Hi,
I use text categorization recipe and saving annotation task which has long text (more than 64KB) causes a problem.
The annotation when saved is truncated and appropriate log message is displayed:
/home/user_name/.virtualenvs/my_virtual_env/lib/python3.6/site-packages/pymysql/cursors.py:170: Warning: (1265, "Data truncated for column 'content' at row 1")
The truncation causes damage in JSon format of the annotation task.
As I understand the reason for the truncation is because the column content
has Blob
type with limit of 64K.
I have problem in two following cases:
Case 1:
When I call get_dataset()
function of Database
class defined in db.py
module. As a result I cannot get annotated tasks.
Case 2:
When I restart prodigy with same parameters as in the previous run. As a result Prodigy cannot be restarted.

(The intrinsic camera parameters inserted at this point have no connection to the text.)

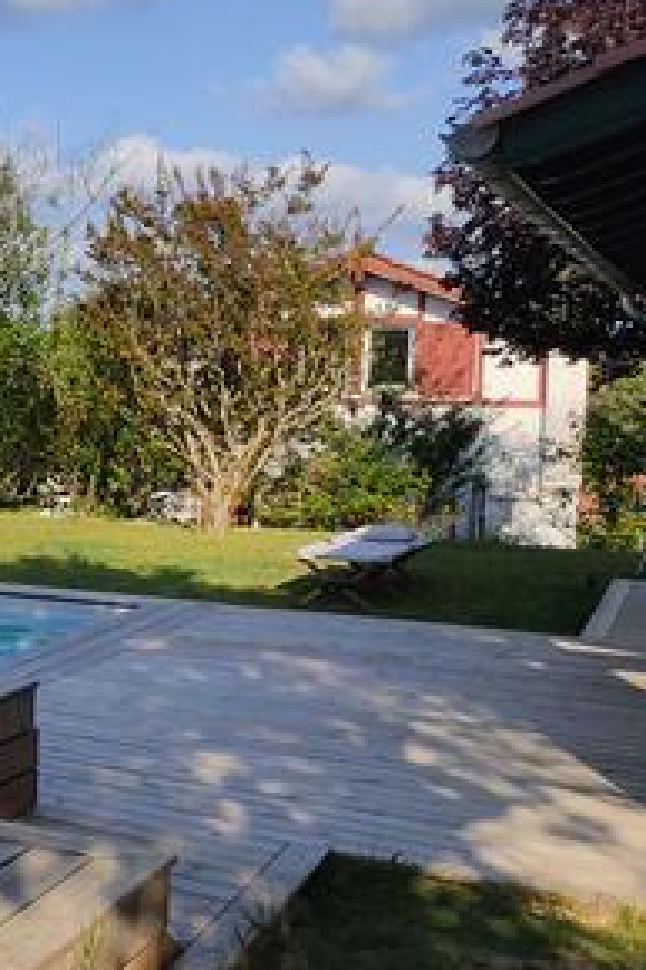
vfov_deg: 35.7
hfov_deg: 20.4
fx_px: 1509
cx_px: -348
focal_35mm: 56
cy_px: 498
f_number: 1.79
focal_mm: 4.74
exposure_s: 1/1451
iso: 100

In these two cases I get the following exception:
File "/home/user_name/.virtualenvs/my_virtual_env/lib/python3.6/site-packages/prodigy/components/db.py", line 297, in get_dataset
return [eg.load() for eg in examples]
File "/home/user_name/.virtualenvs/my_virtual_env/lib/python3.6/site-packages/prodigy/components/db.py", line 297, in <listcomp>
return [eg.load() for eg in examples]
File "/home/user_name/.virtualenvs/my_virtual_env/lib/python3.6/site-packages/prodigy/components/db.py", line 99, in load
return srsly.json_loads(content)
File "/home/user_name/.virtualenvs/my_virtual_env/lib/python3.6/site-packages/srsly/_json_api.py", line 38, in json_loads
return ujson.loads(data)
ValueError: Unmatched ''"' when when decoding 'string'
How can it be solved? Thank you!